Because of disparities in the federal taxation of tobacco prod­ucts, little-cigar manufacturers have seen cost-conscious con­sumers spend their money on less heavily taxed large cigars over the past couple of years. A study on tobacco taxes titled “Tobacco Taxes: Large Disparities in Rates for Smoking Products Trigger Significant Market Shifts to Avoid Higher Taxes” was performed by the non-partisan federal Government Accountability Office (GAO) and released April 18, 2012. According to the study, little-cigar sales fell from 430 million cigars in January 2009 to 60 million cigars in September 2011. Over the same time period, large-cigar sales more than doubled, soaring from 411 million to more than 1 billion cigars sold.

SCHIP and Tobacco

The problems with tax discrepancies and FDA regulation began in 2009 with the passage of the Family Smoking and Tobacco Control Act. Written into law in June of that year, the bill gave the FDA full power to regulate not just cigarette companies but also the entire tobacco industry, allowing it to control facets of the business from tobacco product ingredients to advertis­ing. Before that, the Fair and Equitable Tobacco Reform Act (FETRA) was enacted in 2004, mandating industry assessments for the next decade to fund the improvement of big tobacco business. From 2004 to 2014, the cigar industry was estimated to pay $282 million toward the maximum $10.14 billion assess­ment, which is a steep price to pay, according to Williamson.
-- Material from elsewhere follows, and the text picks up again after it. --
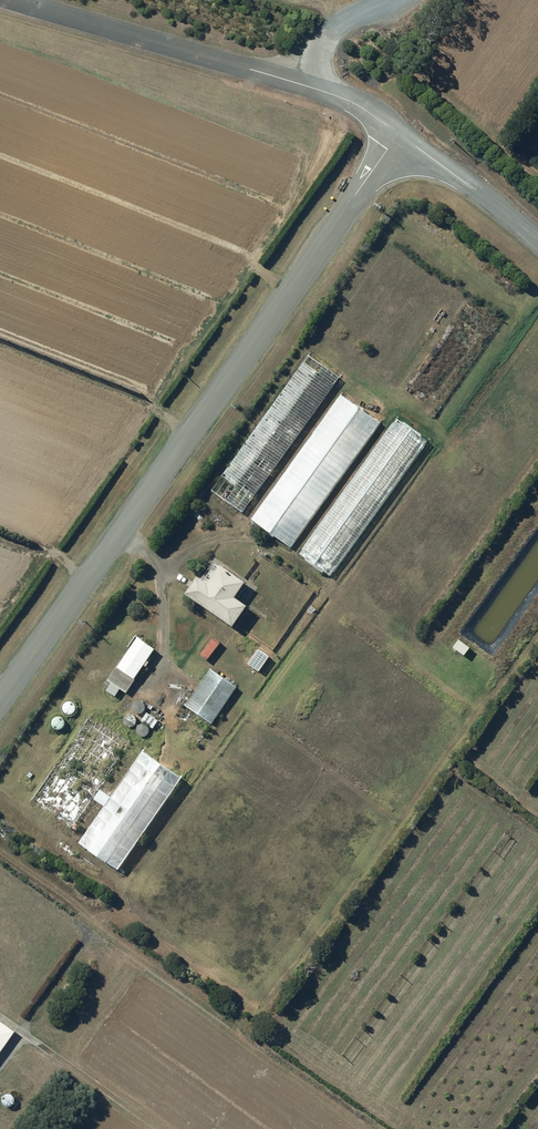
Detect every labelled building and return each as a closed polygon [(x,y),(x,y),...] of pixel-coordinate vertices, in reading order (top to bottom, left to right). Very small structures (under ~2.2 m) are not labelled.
[(309,355),(211,488),(244,513),(343,379),(309,355)] [(342,393),(251,520),(291,549),(383,422),(342,393)] [(401,416),(302,554),(333,576),(432,439),(401,416)] [(201,576),(189,594),(237,626),(251,605),(238,596),(249,581),(224,564),(211,583),(201,576)] [(121,688),(127,693),(158,649),(140,636),(109,680),(113,683),(108,691),(115,696),(121,688)] [(214,668),(186,705),(211,723),(239,686),(214,668)] [(32,798),(72,826),(133,741),(92,712),(32,798)] [(80,842),(120,869),(186,777),(147,749),(112,797),(102,790),(95,799),(105,806),(80,842)] [(19,1030),(0,1017),(0,1057),(19,1030)]
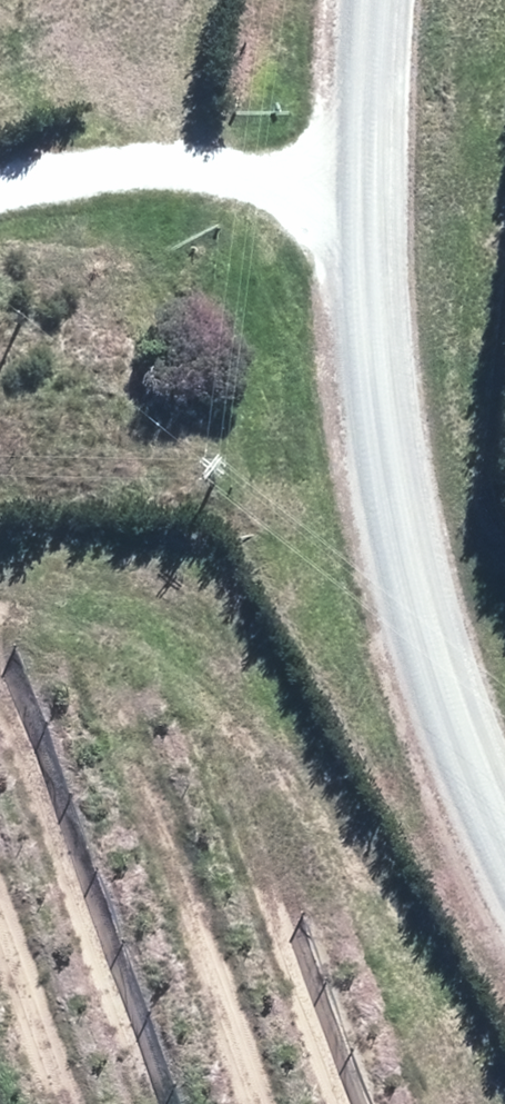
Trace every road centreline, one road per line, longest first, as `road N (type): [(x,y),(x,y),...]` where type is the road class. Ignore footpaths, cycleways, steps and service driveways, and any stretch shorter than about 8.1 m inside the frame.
road 1 (unclassified): [(372,0),(390,566),(504,813)]
road 2 (track): [(390,566),(192,555),(0,519)]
Blanco says the entire cigar industry achieves about $600 million in annual sales. By way of comparison, he estimates the cigarette industry is about $88 billion in annual sales.
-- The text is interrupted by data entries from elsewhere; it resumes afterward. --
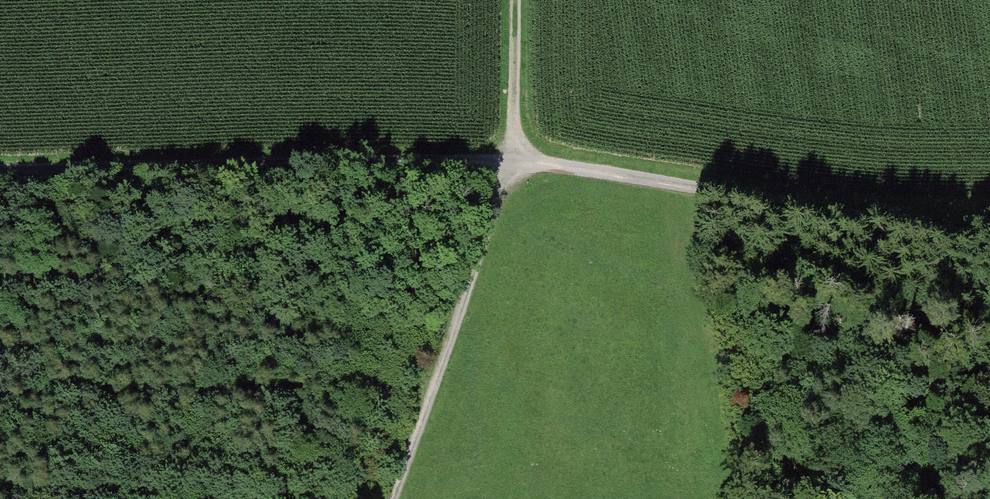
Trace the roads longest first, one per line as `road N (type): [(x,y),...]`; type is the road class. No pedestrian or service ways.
road 1 (track): [(514,164),(0,169)]
road 2 (track): [(989,243),(514,164)]
road 3 (track): [(514,164),(394,498)]
road 4 (track): [(514,164),(515,0)]

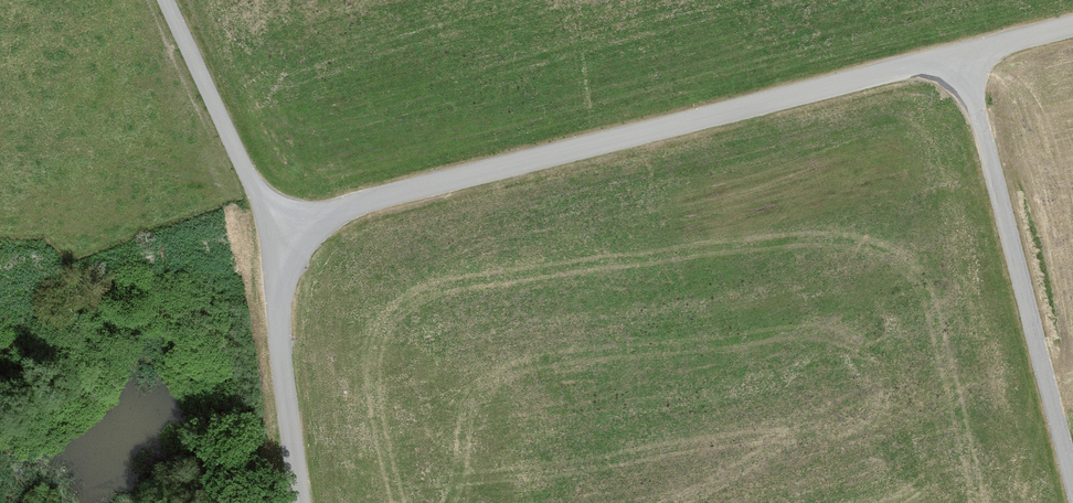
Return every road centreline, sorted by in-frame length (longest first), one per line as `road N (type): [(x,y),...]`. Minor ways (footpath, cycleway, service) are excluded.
road 1 (unclassified): [(288,241),(326,216),(383,197),(963,53)]
road 2 (unclassified): [(1072,479),(963,53)]
road 3 (unclassified): [(288,241),(247,176),(166,0)]
road 4 (unclassified): [(299,502),(275,295),(288,241)]

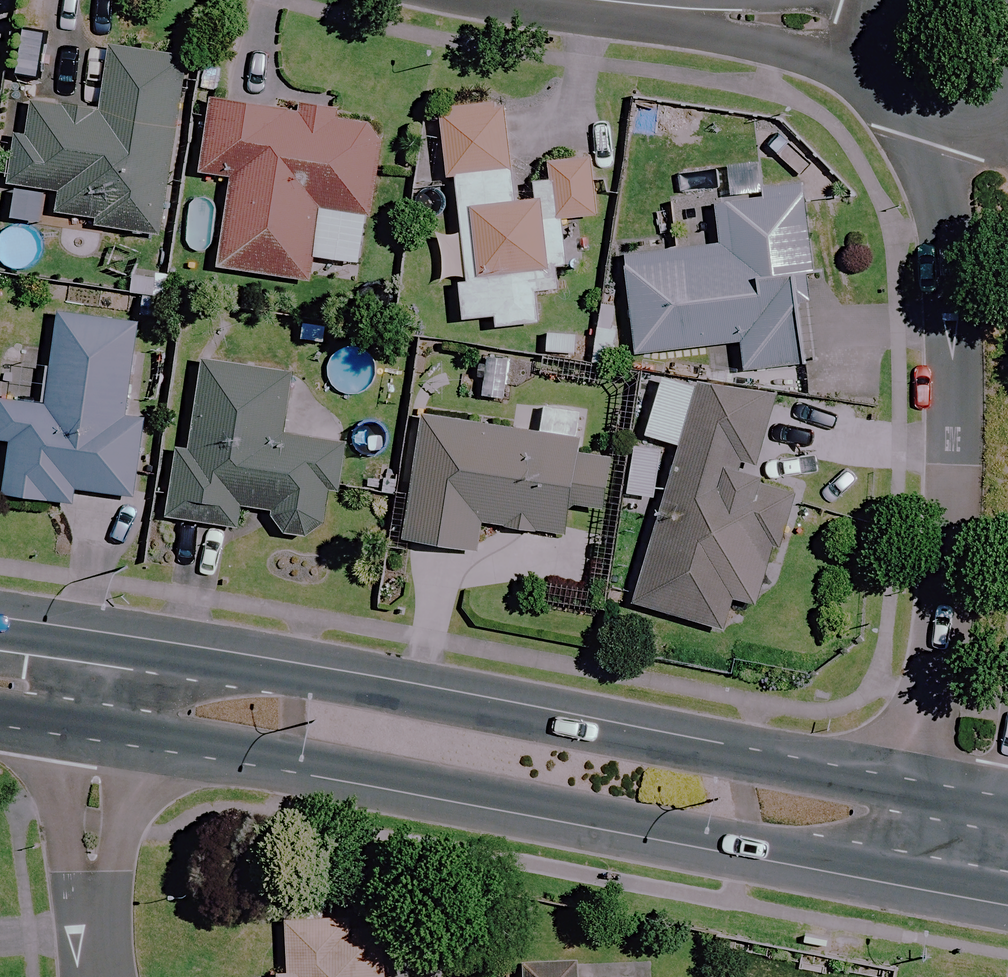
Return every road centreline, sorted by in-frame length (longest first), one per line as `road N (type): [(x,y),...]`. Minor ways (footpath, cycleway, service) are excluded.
road 1 (secondary): [(110,647),(975,812)]
road 2 (secondary): [(961,883),(97,726)]
road 3 (tertiary): [(975,812),(917,746),(952,541),(957,309),(922,122)]
road 4 (residential): [(101,976),(84,863),(97,726)]
road 5 (residential): [(636,0),(869,30)]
As small as the little-cigar market is now, it continues to face ongoing challenges. In speaking with CSP earlier this year, Lou Maiellano, president of TAZ Marketing & Consulting, Sevierville, Tenn., said, “Every time another article is written on pipe tobacco and flavored cigars, local jurisdictions tax the living daylights out of them.” It remains to be seen whether little-cigar makers will fend off these challenges or fall victim to the onslaught of tax and regulatory challenges.